**DIRECTIONS**
Copy the material below word for word, starting at the line that contains "Document page, 1500x1125 pixels." and ending at the line that contains "title Hacking LibreOffice", including both of those lines.

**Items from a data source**
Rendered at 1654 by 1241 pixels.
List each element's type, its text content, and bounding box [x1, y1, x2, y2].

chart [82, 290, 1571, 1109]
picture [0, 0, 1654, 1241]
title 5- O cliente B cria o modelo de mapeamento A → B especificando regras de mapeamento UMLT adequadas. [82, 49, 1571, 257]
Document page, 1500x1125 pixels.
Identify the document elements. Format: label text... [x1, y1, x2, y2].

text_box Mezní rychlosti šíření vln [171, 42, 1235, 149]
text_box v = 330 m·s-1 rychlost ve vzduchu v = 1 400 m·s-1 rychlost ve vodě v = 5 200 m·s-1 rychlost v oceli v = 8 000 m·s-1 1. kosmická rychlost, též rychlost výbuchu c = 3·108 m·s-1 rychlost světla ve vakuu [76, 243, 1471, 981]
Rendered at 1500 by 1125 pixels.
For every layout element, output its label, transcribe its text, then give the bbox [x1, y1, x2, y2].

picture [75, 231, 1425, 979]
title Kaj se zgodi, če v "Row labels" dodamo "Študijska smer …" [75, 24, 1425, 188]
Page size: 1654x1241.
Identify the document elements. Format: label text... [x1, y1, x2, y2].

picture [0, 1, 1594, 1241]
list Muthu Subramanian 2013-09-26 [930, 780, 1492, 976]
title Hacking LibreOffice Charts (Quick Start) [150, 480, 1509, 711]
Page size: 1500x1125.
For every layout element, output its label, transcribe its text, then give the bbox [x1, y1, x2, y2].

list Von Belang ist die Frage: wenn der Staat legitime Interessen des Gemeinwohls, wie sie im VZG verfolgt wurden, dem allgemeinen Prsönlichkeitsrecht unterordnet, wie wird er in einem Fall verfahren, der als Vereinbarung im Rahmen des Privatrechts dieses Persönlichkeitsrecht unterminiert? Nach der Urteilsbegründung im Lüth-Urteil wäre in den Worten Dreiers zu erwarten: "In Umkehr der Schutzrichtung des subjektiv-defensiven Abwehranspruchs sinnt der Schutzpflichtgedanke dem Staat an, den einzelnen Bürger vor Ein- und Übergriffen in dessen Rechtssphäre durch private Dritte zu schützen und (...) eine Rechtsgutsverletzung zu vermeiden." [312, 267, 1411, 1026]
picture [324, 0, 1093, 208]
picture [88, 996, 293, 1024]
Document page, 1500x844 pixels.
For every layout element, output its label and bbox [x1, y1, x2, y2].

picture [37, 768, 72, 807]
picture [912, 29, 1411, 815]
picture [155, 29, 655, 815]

**EXPECTED OUTPUT**
Document page, 1500x1125 pixels.
Identify the document elements. Format: label text... [x1, y1, x2, y2].

text_box Mezní rychlosti šíření vln [171, 42, 1235, 149]
text_box v = 330 m·s-1 rychlost ve vzduchu v = 1 400 m·s-1 rychlost ve vodě v = 5 200 m·s-1 rychlost v oceli v = 8 000 m·s-1 1. kosmická rychlost, též rychlost výbuchu c = 3·108 m·s-1 rychlost světla ve vakuu [76, 243, 1471, 981]
Rendered at 1500 by 1125 pixels.
For every layout element, output its label, transcribe its text, then give the bbox [x1, y1, x2, y2].

picture [75, 231, 1425, 979]
title Kaj se zgodi, če v "Row labels" dodamo "Študijska smer …" [75, 24, 1425, 188]
Page size: 1654x1241.
Identify the document elements. Format: label text... [x1, y1, x2, y2].

picture [0, 1, 1594, 1241]
list Muthu Subramanian 2013-09-26 [930, 780, 1492, 976]
title Hacking LibreOffice Charts (Quick Start) [150, 480, 1509, 711]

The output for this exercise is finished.